### [DATA TO USE]
-.-.-

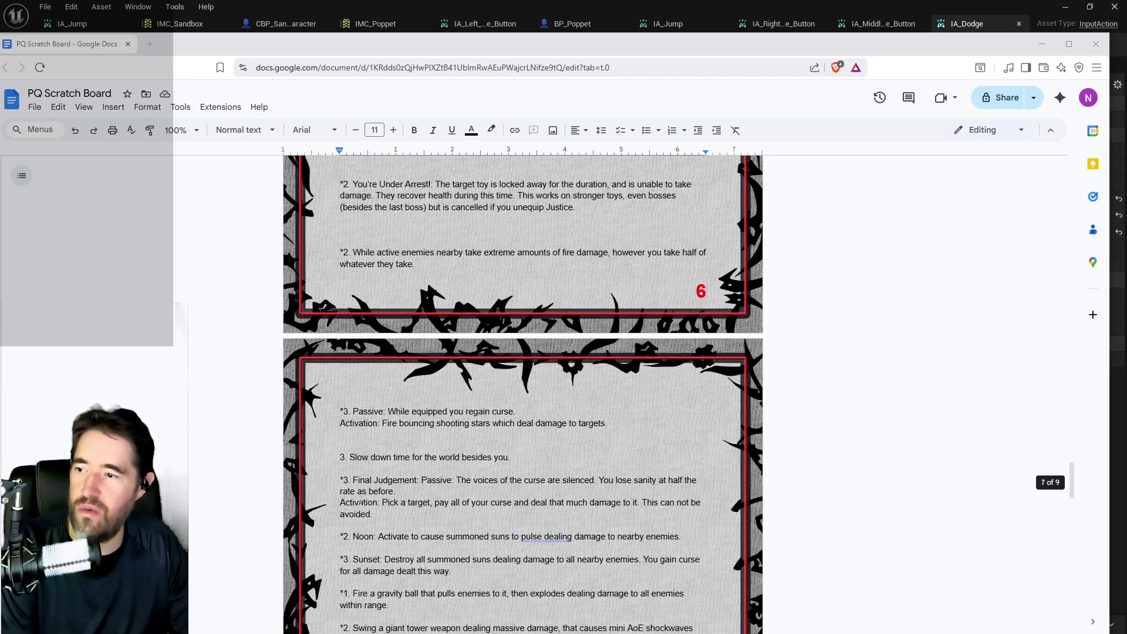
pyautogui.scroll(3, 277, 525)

-.-.-

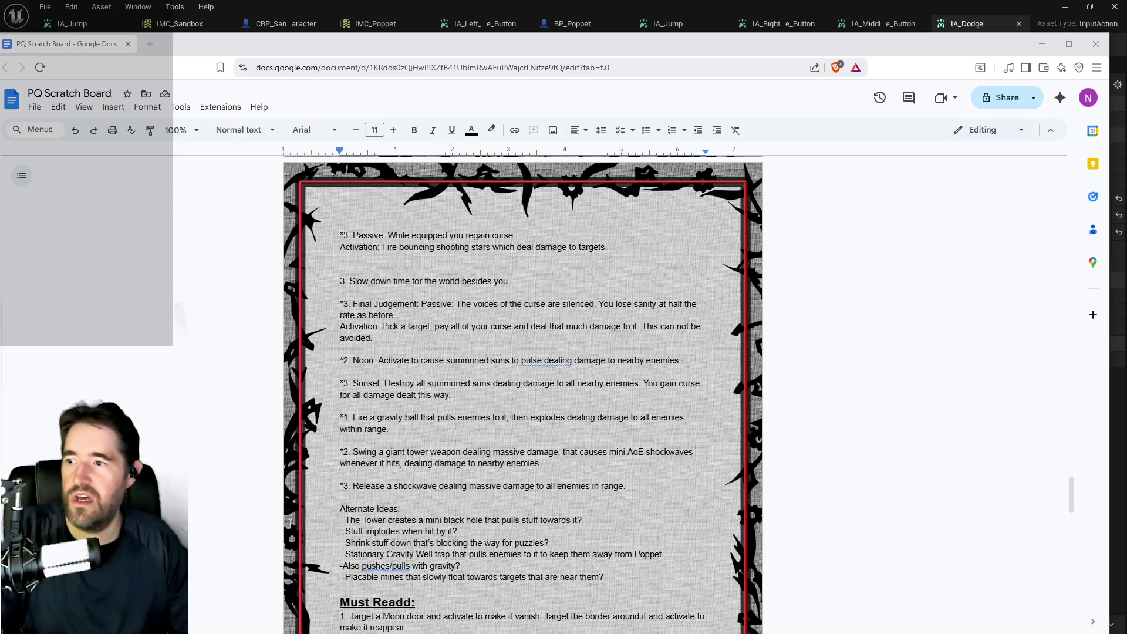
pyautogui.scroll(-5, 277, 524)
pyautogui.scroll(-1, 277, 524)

-.-.-

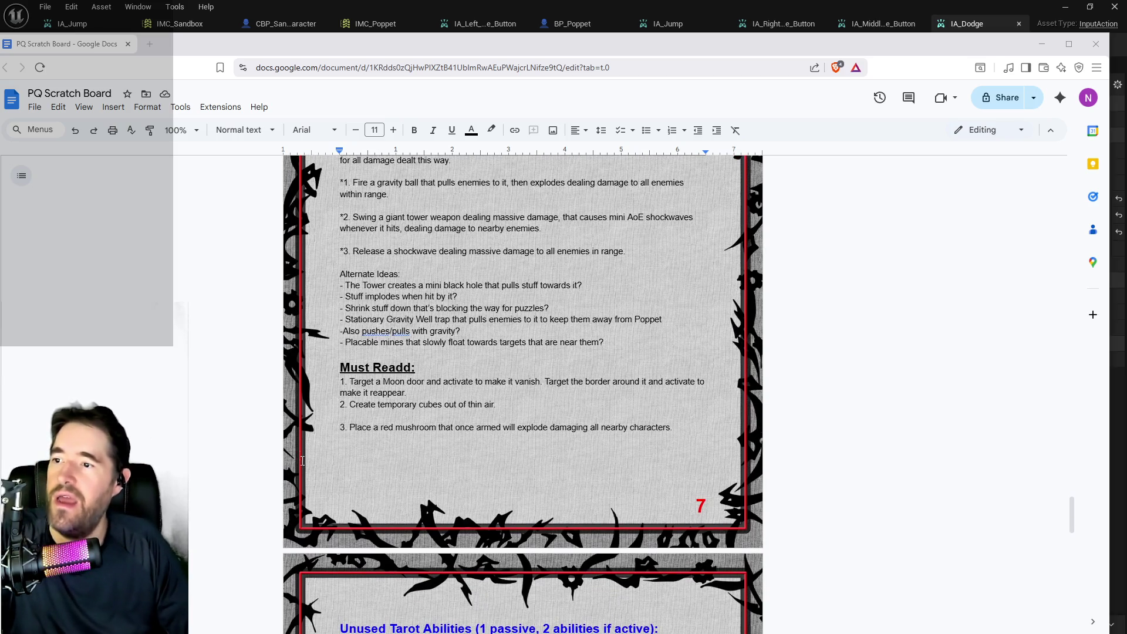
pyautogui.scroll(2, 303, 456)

-.-.-

### [ACTION ITEM]
Using the records above, restate word for word the lines from the one with "pyautogui.scroll(-5, 277, 524)" through the one with "pyautogui.scroll(-1, 277, 524)", both included.

### [EXERCISE SOLUTION]
pyautogui.scroll(-5, 277, 524)
pyautogui.scroll(-1, 277, 524)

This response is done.